* Start MATERIAL SUPPLIED *

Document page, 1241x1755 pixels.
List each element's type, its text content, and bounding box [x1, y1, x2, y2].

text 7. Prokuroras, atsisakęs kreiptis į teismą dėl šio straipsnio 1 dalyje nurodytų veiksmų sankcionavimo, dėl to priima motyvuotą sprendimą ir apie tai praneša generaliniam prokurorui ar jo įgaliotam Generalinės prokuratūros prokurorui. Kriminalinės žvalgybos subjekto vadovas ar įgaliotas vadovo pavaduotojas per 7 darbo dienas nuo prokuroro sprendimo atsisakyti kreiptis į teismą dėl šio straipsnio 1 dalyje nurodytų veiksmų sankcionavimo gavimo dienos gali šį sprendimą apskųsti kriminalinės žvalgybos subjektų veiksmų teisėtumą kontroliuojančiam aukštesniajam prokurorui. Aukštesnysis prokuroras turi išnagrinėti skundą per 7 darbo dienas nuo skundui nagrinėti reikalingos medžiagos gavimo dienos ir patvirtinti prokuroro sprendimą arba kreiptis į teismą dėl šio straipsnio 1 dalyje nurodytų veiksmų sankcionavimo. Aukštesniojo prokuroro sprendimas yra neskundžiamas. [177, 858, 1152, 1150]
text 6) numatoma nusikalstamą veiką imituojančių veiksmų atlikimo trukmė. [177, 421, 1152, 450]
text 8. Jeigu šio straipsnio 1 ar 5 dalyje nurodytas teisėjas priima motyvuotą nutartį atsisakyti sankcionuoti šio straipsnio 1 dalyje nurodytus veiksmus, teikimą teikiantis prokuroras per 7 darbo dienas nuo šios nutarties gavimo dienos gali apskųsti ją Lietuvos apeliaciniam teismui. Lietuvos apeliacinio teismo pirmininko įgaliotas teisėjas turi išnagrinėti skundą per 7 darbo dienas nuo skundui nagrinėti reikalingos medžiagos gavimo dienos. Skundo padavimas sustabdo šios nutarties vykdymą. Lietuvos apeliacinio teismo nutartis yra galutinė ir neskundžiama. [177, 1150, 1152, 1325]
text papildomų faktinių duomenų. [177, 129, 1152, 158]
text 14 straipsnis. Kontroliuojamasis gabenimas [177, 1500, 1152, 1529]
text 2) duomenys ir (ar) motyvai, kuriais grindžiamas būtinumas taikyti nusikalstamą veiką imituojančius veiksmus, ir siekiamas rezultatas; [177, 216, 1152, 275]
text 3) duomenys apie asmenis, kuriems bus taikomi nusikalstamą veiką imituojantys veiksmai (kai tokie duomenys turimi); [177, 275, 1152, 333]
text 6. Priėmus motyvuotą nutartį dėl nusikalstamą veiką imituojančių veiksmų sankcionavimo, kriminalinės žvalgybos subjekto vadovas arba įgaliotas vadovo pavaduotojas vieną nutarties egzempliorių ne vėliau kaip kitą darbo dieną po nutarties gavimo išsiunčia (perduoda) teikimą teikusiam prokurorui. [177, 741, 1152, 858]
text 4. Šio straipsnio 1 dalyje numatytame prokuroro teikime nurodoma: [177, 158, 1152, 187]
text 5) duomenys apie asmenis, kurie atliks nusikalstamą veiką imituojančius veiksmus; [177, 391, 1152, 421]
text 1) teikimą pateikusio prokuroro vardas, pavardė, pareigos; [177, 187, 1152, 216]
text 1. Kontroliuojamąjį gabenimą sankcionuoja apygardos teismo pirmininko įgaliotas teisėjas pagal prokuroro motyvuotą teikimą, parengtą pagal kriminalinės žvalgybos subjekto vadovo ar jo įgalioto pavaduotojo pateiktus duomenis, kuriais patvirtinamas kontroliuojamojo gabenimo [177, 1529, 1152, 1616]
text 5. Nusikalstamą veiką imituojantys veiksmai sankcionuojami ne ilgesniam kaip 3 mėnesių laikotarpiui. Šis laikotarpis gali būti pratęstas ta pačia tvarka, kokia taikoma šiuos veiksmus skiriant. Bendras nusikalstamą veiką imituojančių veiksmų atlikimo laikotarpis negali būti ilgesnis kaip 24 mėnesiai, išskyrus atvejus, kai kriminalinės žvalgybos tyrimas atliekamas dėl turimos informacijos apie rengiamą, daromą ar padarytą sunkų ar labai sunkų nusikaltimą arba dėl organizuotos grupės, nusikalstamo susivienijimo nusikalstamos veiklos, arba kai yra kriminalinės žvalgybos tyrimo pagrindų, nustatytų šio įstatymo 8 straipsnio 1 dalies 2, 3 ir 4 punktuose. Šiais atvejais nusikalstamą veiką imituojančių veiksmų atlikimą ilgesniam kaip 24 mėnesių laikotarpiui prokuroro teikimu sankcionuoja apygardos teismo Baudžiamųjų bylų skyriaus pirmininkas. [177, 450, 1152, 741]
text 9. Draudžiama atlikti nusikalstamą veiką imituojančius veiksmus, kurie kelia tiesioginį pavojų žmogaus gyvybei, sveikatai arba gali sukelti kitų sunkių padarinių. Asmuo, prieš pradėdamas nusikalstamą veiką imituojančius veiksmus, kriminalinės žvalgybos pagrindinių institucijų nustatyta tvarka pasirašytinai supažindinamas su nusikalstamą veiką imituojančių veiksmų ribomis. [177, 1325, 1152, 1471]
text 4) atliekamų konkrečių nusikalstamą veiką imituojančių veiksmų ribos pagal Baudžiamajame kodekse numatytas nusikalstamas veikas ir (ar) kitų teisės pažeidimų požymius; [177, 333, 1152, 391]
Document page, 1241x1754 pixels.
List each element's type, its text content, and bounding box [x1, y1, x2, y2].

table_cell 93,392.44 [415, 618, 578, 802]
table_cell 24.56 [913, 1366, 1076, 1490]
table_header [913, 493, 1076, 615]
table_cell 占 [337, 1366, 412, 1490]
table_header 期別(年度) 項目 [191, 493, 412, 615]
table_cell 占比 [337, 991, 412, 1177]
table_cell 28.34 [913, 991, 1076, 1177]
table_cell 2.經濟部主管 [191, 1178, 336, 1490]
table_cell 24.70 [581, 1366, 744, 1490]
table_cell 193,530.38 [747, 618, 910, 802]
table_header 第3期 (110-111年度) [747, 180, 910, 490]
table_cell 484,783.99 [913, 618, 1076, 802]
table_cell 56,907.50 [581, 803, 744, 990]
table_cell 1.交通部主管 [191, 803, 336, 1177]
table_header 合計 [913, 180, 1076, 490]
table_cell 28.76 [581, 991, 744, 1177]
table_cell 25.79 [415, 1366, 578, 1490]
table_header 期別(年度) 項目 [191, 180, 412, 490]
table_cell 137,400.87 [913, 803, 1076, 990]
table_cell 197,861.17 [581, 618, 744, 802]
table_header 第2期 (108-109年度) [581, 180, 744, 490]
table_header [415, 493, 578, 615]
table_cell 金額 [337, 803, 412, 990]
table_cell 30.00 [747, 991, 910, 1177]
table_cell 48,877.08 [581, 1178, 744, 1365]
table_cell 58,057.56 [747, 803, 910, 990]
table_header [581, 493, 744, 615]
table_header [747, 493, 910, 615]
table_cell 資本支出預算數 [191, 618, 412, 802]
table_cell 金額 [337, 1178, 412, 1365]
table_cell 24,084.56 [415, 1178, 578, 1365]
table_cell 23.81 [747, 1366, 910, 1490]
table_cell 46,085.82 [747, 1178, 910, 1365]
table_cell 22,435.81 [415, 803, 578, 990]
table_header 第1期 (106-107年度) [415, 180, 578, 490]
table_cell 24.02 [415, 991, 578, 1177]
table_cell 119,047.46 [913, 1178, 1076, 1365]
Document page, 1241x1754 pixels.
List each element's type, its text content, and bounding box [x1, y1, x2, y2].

* End MATERIAL SUPPLIED *

## YOUR OBJECTIVE
Update the records starting at the line that contains "text 7. Prokuroras, atsisakęs" and stopping after the line that contains "text 14 straipsnis.": replace "teisėjas" with "teismas" and keep everything else unchanged.

## EXERCISE SOLUTION
text 7. Prokuroras, atsisakęs kreiptis į teismą dėl šio straipsnio 1 dalyje nurodytų veiksmų sankcionavimo, dėl to priima motyvuotą sprendimą ir apie tai praneša generaliniam prokurorui ar jo įgaliotam Generalinės prokuratūros prokurorui. Kriminalinės žvalgybos subjekto vadovas ar įgaliotas vadovo pavaduotojas per 7 darbo dienas nuo prokuroro sprendimo atsisakyti kreiptis į teismą dėl šio straipsnio 1 dalyje nurodytų veiksmų sankcionavimo gavimo dienos gali šį sprendimą apskųsti kriminalinės žvalgybos subjektų veiksmų teisėtumą kontroliuojančiam aukštesniajam prokurorui. Aukštesnysis prokuroras turi išnagrinėti skundą per 7 darbo dienas nuo skundui nagrinėti reikalingos medžiagos gavimo dienos ir patvirtinti prokuroro sprendimą arba kreiptis į teismą dėl šio straipsnio 1 dalyje nurodytų veiksmų sankcionavimo. Aukštesniojo prokuroro sprendimas yra neskundžiamas. [177, 858, 1152, 1150]
text 6) numatoma nusikalstamą veiką imituojančių veiksmų atlikimo trukmė. [177, 421, 1152, 450]
text 8. Jeigu šio straipsnio 1 ar 5 dalyje nurodytas teismas priima motyvuotą nutartį atsisakyti sankcionuoti šio straipsnio 1 dalyje nurodytus veiksmus, teikimą teikiantis prokuroras per 7 darbo dienas nuo šios nutarties gavimo dienos gali apskųsti ją Lietuvos apeliaciniam teismui. Lietuvos apeliacinio teismo pirmininko įgaliotas teismas turi išnagrinėti skundą per 7 darbo dienas nuo skundui nagrinėti reikalingos medžiagos gavimo dienos. Skundo padavimas sustabdo šios nutarties vykdymą. Lietuvos apeliacinio teismo nutartis yra galutinė ir neskundžiama. [177, 1150, 1152, 1325]
text papildomų faktinių duomenų. [177, 129, 1152, 158]
text 14 straipsnis. Kontroliuojamasis gabenimas [177, 1500, 1152, 1529]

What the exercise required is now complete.